Star Citizen-branded hardware developed by Saitek was displayed: a HOTAS (throttle and stick), a numpad keyboard, a normal keyboard, and a mouse. One selling point is the modularity of these peripherals, which can be mixed and matched and plugged together at will. A high-end HOTAS with an integrated OLED display was promised, but not yet ready to be shown.

Cross Chassis Upgrades and the Referral Program

Cross chassis upgrades are live in a new, automated system that will let backers “chop and change” their ships without the need to involve customer service.

A new referral program was announced, rewarding recruiting new backers to Star Citizen. Exhorting the fanbase to “Help us reach the one million backer milestone and grow the Star Citizen Community!”, the program offers prizes such as 15,000 UEC for 3 referrals, an Aurora DX Package for 10 referrals, and a Gold Ship Model Set for 25 referrals. As a rough estimate, assuming each of your recruits purchases a $30 aurora package, you’ll need to sell $750 worth of spaceships with your referral code to get all the rewards.

The Aegis Saber and Military Ships Sale

Aiming to provide a counter to the dogfighting dominance of the Hornet, the Aegis Sabre was announced as a dedicated dogfighter that leans on stealth and agility more than brute strength. There isn’t much more information available on it right now, but it’s on concept sale for $170 with lifetime insurance until October 19th. Also on sale are a variety of military ships. For 48 hours there is also an “Armada Pack” that includes all the military ships, the Sabre, and the Idris-P frigate for $2,500.

Squadron 42

Last week, the Roberts Space Industries website posted a lot of in-universe news dispatches about Vanduul raiding and decimating the Vega system. The Squadron 42 section of the presentation followed up on this lore with a cinematic from the game in which Admiral Ernst Bishop, the “Hero of Vega” who repelled the Vanduul there, gives an address to the UEE Senate proclaiming that the empire is already at war with the Vanduul, and that survival depends upon victory in that war.

Admiral Bishop is played by motion-captured Gary Oldman, sounding a lot older than his character model, whose face is captured in extreme detail.

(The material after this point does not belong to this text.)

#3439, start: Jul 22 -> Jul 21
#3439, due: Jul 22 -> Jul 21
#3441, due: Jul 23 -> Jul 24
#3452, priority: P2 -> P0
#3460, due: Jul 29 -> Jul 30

A featurette following the cinematic boasts of the lengths to which the developers have gone to do good facial animation and motion capture (at one point Oldman compares Roberts to George Lucas), but the rest of the cinematic looks kind of unfinished. There are repeated hairstyles and even models in the audience, some right next to each other, and these models are rubbery and barely at the quality one would expect out of an early ’00s game like Freelancer, much less a Cryengine game. However, it is “100% rendered in real-time in Cryengine”.

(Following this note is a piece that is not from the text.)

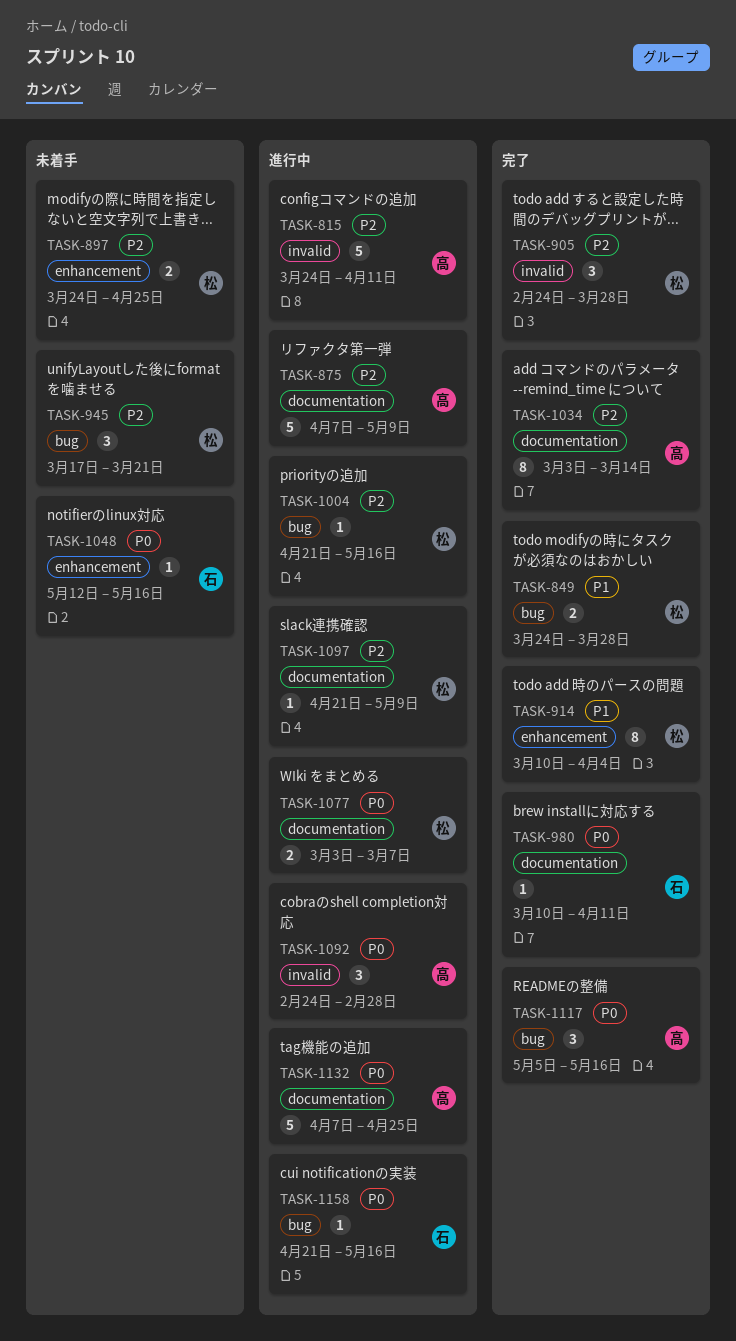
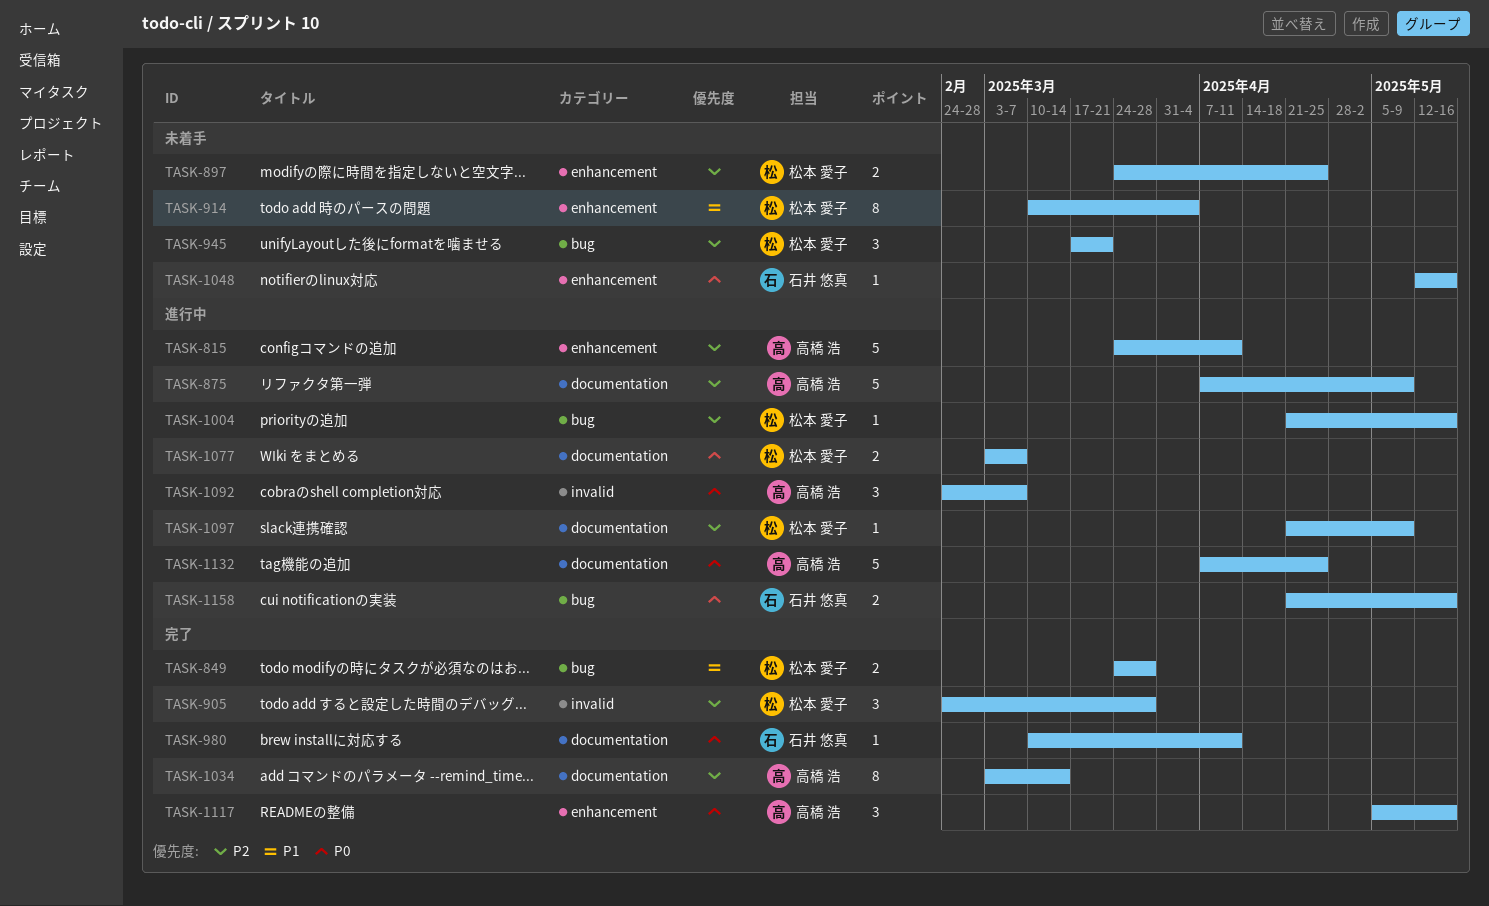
TASK-815, label: invalid -> enhancement
TASK-914, status: 完了 -> 未着手
TASK-1092, due: Feb 28 -> Mar 7
TASK-1117, label: bug -> enhancement
TASK-1158, estimate: 1 -> 2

That said, the acting talent they’ve procured for Squadron 42 is still quite impressive: in addition to Gary Oldman, the billing lists Mark Hamill, Mark Strong, John Rhys-Davies, Jack Huston, Ben Mendelsohn, Andy Serkis, Harry Treadaway, Liam Cunningham, Rhona Mitra, Ian Duncan, Sophie Wu, Gemma Whelan, Craig Fairbrass, and Gillian Anderson. At the end of the cinematic, a title card says “2016.”

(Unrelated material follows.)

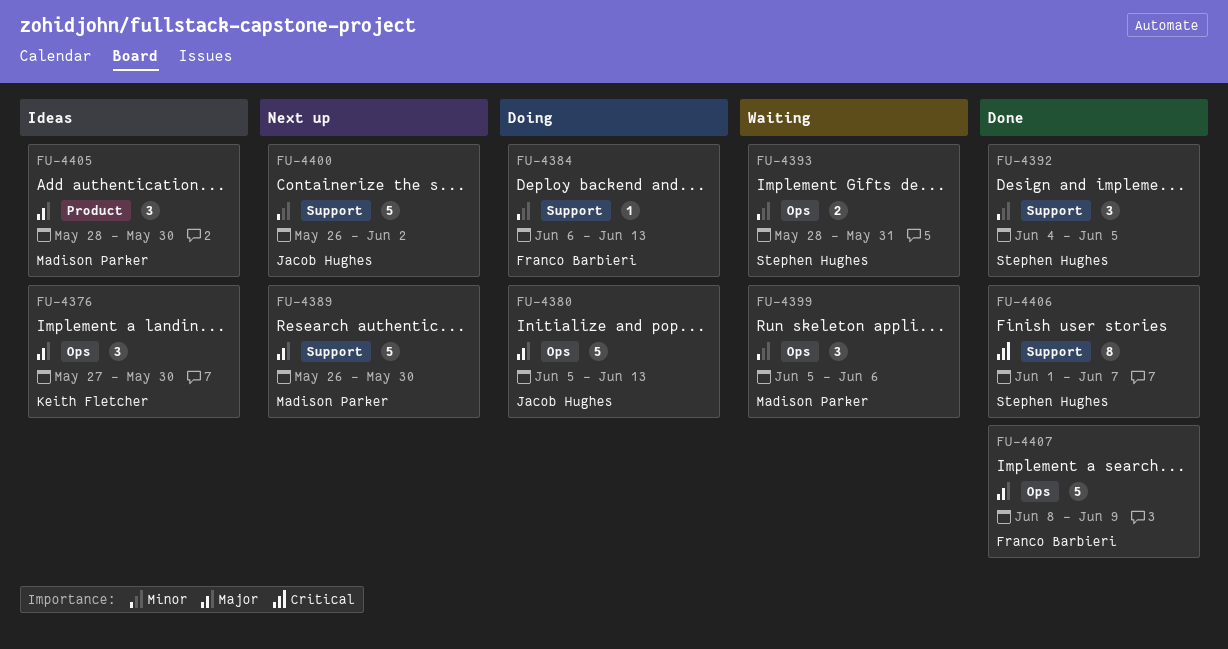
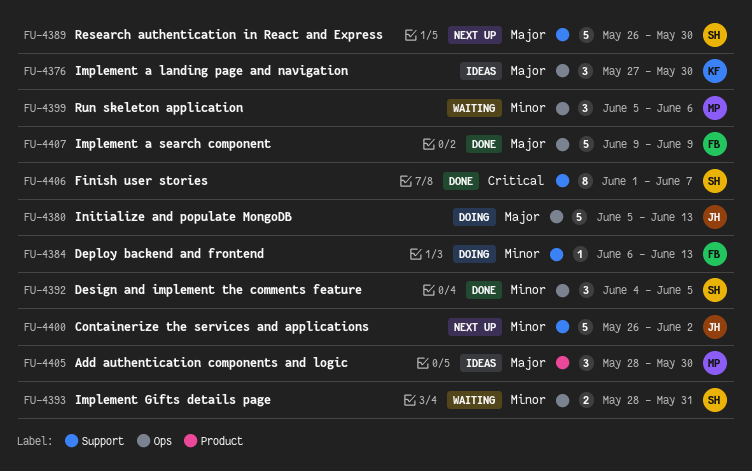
FU-4389, owner: Madison Parker -> Stephen Hughes
FU-4392, label: Support -> Ops
FU-4407, start: Jun 8 -> Jun 9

But that’s not all. A gameplay demo spins up afterward mostly showing the player walking around an Idris-M and listening to a chatty Irishman give a gossipy tour of the ship’s facilities and crew. The Idris is huge and pretty on the inside, and it’s crazy to imagine walking around one of these while it flies.

Happy Birthday

The presentation ends with a birthday cake for Star Citizen. Roberts thanks the backers for their support and they sing happy birthday. Roberts has a crisis of confidence over the right way to cut the cake, and another member of CIG took over.

Overall, the Star Citizen persistent universe looks quite promising. While the presentation had a few questionable moments, the game demo largely earned its applause, though it remains to be seen how far off the “near future” release date is, and how the persistent universe will fare in the hands of players. TMC will be covering the release of Star Citizen’s persistent universe module, so stay tuned.

At the time of writing, Star Citizen has raised 92 million USD.